Vielfalt – ein zweischneidiges Schwert
Wenn Menschen unterschiedlichen Geschlechts, diverser Herkunft oder mit hohen Altersunterschieden zusammenarbeiten, bringt das nicht immer produktivere Ergebnisse. Dafür können andere Ziele erreicht werden.
Diese Szenen kennt jeder: Wenn bei internationalen Konferenzen Menschen aus unterschiedlichen Ländern zusammentreffen, dann bleiben beim gemütlichen Teil meist die Nationalitäten unter sich. Franzosen klönen mit Franzosen, Briten mit Briten, Deutsche mit Deutschen. Manchmal ermahnen die Leiter der Gruppen, sich doch bitte etwas zu mischen. Aber so richtig gelingt das selten. Das ist oft keine böse Absicht, eher der Hang zum Vertrauten. Es ist leichter, in der eigenen Sprache zu reden, die Situation ist gelöst.
Ökonomen haben festgestellt, dass bei diversen Teams ähnliche Phänomene zu beobachten sind. Zwar sind Gruppen, die aus Männern und Frauen, Alten und Jungen sowie verschiedenen Ethnien bestehen, eher bereit, neue Wege zu gehen, Kreativität, Innovation und ausgereifte Entscheidungen zu fördern. Zugleich gibt es aber Tendenzen, dass sich die Jüngeren gegen die Älteren positionieren, die mit perfektem Englisch gegen die nicht so Sprachgewandten, Frauen gegen Männer.
„Ein zweischneidiges Schwert“nennen die drei Wissenschaftler Sabine Börner, Hendrik Hüttermann und Max Reinwald die Diversität. Nach Auswertung zahlreicher Studien zu diesem Thema kommen sie zu dem Schluss, dass Vielfalt „positive wie auch negative Effekte auf die Leistungsfähigkeit von Gruppen“haben kann. So haben sie es jedenfalls für „Stars Insights“aufgeschrieben, einem Blog für Führungspersonen in der Wirtschaft. Die Management-Professorin Börner, die an der Universität Konstanz lehrt, zieht als Fazit: „Die Analyse der zahlreichen Einzelstudien zur Diversität ergibt ein ernüchterndes Bild.“Bestenfalls wenn Spezialisten aus unterschiedlichen
Fachgebieten zusammenarbeiten, so Börner, lasse sich „unter günstigen Umständen ein ökonomischer Erfolg, etwa höhere Produktivität oder Rentabilität, erzielen“. Bei unterschiedlichen Bildungsabschlüssen sind nach ihrer Auswertung die Effekte kaum wahrnehmbar. Haben die Gruppenmitglieder eine unterschiedliche Herkunftsgeschichte oder stammen aus verschiedenen Ländern, geht die Leistungskurve sogar leicht nach unten, während Teams aus Männern und Frauen oder mit unterschiedlichem Alter keine eindeutigen Auswirkungen auf den Erfolg zeigen. Die Professorin plädiert für mehr Realismus in der Diskussion um Diversität in Teams. Schon die Theorie liefere ein „zwiespältiges Bild“. Börner: „Es kommt auf die unterschiedlichen Randbedingungen an.“Die Betriebswirtin räumt ein, dass es zwei theoretische Begründungsfiguren in der Diversitätsforschung gebe, wobei die einen die positiven Effekte betonten, während die anderen gerne auf mögliche Nachteile verwiesen. Die Unternehmensberatung McKinsey hat sogar zweistellige Zuwächse bei finanziellen Zielgrößen in ihrer Studie zur Diversität ermittelt, wobei sowohl gemischt-geschlechtliche als auch ethnisch unterschiedliche Teams untersucht wurden. Doch das ist eben nur eine Studie, andere kommen zu ganz anderen Ergebnissen.

▸ **Aufgabenstellung**: Geben Sie den Abschnitt des Lesetexts von „Diese Szenen kennt“ bis „Situation ist gelöst.“ wortgetreu wieder. Maßgeblich ist allein der Lesetext.

▸ **Dargestellte Informationen**:

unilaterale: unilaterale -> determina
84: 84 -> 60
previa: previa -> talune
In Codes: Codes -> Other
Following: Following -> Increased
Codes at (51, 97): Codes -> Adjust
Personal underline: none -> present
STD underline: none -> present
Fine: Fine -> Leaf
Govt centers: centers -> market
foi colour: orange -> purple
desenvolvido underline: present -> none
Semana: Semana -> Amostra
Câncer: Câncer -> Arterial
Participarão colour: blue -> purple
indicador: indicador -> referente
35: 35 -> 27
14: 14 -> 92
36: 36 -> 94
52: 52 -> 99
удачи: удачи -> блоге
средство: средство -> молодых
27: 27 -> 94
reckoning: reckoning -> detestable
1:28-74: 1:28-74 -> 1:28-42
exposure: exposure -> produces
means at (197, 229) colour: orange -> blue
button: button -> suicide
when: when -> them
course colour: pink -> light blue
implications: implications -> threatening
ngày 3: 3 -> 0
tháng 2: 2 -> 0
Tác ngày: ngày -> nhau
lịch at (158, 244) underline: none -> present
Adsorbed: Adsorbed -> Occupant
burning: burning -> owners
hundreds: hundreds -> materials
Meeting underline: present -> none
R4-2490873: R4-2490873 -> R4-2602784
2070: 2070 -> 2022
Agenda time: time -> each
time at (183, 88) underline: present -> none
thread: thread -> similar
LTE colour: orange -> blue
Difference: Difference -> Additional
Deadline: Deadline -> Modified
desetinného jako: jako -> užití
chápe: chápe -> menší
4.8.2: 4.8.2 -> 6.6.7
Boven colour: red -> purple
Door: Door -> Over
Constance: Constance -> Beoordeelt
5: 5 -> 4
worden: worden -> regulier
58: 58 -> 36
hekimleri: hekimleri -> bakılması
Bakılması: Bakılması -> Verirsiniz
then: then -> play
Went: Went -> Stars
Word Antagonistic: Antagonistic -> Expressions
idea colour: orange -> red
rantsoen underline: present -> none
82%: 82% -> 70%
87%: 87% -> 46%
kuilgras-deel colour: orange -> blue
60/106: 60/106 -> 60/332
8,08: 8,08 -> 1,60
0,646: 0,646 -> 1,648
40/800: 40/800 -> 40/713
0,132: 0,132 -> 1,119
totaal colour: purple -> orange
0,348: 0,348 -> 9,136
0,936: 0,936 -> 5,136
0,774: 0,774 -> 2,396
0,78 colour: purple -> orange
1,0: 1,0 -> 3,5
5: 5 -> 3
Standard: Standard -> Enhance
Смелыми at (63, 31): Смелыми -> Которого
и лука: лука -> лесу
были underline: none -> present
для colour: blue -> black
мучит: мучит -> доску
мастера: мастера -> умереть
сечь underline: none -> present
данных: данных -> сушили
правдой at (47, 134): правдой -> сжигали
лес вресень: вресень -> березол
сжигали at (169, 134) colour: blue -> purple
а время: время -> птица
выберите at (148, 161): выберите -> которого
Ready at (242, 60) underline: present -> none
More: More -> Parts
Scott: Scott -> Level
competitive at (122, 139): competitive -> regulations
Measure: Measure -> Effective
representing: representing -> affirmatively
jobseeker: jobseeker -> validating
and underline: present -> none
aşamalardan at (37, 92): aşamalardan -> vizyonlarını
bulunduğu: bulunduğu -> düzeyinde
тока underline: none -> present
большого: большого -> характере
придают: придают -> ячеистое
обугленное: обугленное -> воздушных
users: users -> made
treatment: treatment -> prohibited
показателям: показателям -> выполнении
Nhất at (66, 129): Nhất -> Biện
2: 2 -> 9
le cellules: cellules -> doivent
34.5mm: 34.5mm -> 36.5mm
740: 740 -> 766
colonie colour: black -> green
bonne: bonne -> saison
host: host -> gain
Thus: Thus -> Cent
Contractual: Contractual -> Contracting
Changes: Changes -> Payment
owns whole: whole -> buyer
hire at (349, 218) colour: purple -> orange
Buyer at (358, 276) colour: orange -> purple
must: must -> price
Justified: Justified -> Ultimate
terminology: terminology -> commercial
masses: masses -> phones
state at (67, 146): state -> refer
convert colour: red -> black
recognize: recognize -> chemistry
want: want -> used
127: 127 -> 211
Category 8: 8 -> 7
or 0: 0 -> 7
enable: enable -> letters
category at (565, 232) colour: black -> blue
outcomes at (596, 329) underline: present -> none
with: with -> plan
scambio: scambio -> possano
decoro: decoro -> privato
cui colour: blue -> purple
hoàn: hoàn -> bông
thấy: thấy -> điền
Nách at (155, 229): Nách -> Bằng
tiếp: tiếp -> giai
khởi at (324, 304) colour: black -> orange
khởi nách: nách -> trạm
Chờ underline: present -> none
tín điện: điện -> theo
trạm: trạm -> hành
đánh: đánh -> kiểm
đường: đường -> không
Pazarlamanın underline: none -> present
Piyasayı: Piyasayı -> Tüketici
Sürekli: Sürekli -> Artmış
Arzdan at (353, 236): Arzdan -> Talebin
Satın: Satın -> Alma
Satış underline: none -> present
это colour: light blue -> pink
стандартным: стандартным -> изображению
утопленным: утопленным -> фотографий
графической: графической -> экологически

▸ **Lösung**:
Diese Szenen kennt jeder: Wenn bei internationalen Konferenzen Menschen aus unterschiedlichen Ländern zusammentreffen, dann bleiben beim gemütlichen Teil meist die Nationalitäten unter sich. Franzosen klönen mit Franzosen, Briten mit Briten, Deutsche mit Deutschen. Manchmal ermahnen die Leiter der Gruppen, sich doch bitte etwas zu mischen. Aber so richtig gelingt das selten. Das ist oft keine böse Absicht, eher der Hang zum Vertrauten. Es ist leichter, in der eigenen Sprache zu reden, die Situation ist gelöst.